Pick out every line below that contains the string "xmlns", and copy each one in full.

Data records:
:::::

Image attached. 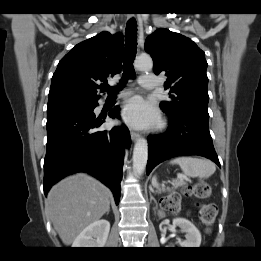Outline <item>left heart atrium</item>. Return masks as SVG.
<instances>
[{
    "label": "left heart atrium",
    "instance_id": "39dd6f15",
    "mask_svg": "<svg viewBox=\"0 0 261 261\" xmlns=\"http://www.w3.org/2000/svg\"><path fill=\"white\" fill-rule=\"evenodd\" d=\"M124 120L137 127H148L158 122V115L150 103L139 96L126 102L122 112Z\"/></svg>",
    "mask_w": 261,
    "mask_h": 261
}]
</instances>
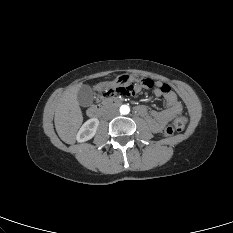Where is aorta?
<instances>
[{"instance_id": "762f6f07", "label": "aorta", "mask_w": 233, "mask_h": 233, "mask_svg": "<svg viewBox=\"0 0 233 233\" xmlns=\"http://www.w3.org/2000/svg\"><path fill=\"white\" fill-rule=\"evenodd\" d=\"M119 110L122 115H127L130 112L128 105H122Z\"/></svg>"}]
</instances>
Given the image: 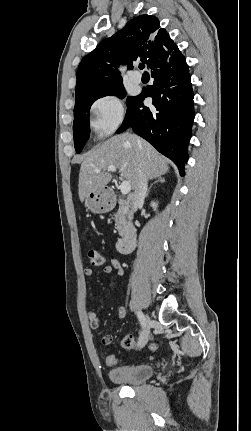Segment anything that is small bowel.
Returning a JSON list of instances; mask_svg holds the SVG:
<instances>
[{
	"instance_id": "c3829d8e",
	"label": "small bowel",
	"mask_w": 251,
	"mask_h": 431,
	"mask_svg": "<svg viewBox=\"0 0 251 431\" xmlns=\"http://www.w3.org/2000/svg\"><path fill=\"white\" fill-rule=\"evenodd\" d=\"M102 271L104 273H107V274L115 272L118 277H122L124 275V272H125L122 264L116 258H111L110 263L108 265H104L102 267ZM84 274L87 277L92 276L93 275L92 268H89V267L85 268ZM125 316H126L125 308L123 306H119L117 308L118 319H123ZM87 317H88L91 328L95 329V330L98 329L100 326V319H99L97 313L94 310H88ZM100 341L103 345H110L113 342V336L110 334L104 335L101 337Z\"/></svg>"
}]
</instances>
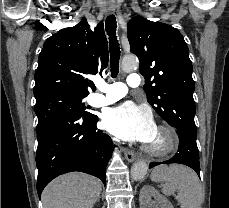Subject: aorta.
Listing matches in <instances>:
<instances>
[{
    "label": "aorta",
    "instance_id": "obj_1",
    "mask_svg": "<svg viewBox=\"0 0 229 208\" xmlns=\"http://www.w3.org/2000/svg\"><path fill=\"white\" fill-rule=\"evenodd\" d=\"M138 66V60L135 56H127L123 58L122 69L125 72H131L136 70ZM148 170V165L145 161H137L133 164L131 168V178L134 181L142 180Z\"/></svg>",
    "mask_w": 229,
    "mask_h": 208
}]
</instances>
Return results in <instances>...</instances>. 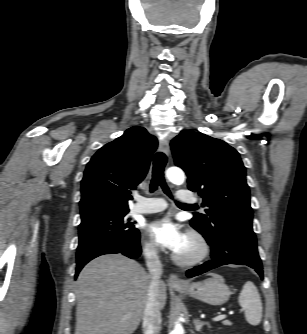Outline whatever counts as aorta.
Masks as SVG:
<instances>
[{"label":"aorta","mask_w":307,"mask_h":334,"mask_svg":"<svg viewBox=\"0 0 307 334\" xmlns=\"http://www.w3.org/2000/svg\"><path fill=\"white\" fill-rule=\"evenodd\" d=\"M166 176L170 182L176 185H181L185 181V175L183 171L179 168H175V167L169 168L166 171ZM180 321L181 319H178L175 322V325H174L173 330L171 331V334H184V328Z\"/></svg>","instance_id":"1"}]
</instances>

:::::

# [Answer to this exercise]
    "mask_svg": "<svg viewBox=\"0 0 261 261\" xmlns=\"http://www.w3.org/2000/svg\"><path fill=\"white\" fill-rule=\"evenodd\" d=\"M124 120L137 127H148L158 122V115L150 103L139 96L126 102L122 112Z\"/></svg>",
[{"instance_id": "762f6f07", "label": "aorta", "mask_w": 233, "mask_h": 233, "mask_svg": "<svg viewBox=\"0 0 233 233\" xmlns=\"http://www.w3.org/2000/svg\"><path fill=\"white\" fill-rule=\"evenodd\" d=\"M119 110L122 115H127L130 112L128 105H122Z\"/></svg>"}]
	"mask_svg": "<svg viewBox=\"0 0 251 431\" xmlns=\"http://www.w3.org/2000/svg\"><path fill=\"white\" fill-rule=\"evenodd\" d=\"M102 271L104 273H107V274L115 272L118 277H122L124 275V272H125L122 264L116 258H111L110 263L108 265H104L102 267ZM84 274L87 277L92 276L93 275L92 268H89V267L85 268ZM125 316H126L125 308L123 306H119L117 308L118 319H123ZM87 317H88L91 328L95 329V330L98 329L100 326V319H99L97 313L94 310H88ZM100 341L103 345H110L113 342V336L110 334L104 335L101 337Z\"/></svg>"
    "mask_svg": "<svg viewBox=\"0 0 229 208\" xmlns=\"http://www.w3.org/2000/svg\"><path fill=\"white\" fill-rule=\"evenodd\" d=\"M138 66V60L135 56H127L123 58L122 69L125 72H131L136 70ZM148 170V165L145 161H137L133 164L131 168V178L134 181L142 180Z\"/></svg>",
[{"label":"aorta","mask_w":307,"mask_h":334,"mask_svg":"<svg viewBox=\"0 0 307 334\" xmlns=\"http://www.w3.org/2000/svg\"><path fill=\"white\" fill-rule=\"evenodd\" d=\"M166 176L170 182L176 185H181L185 181V175L183 171L179 168H175V167L169 168L166 171ZM180 321L181 319H178L175 322V325H174L173 330L171 331V334H184V328Z\"/></svg>","instance_id":"1"}]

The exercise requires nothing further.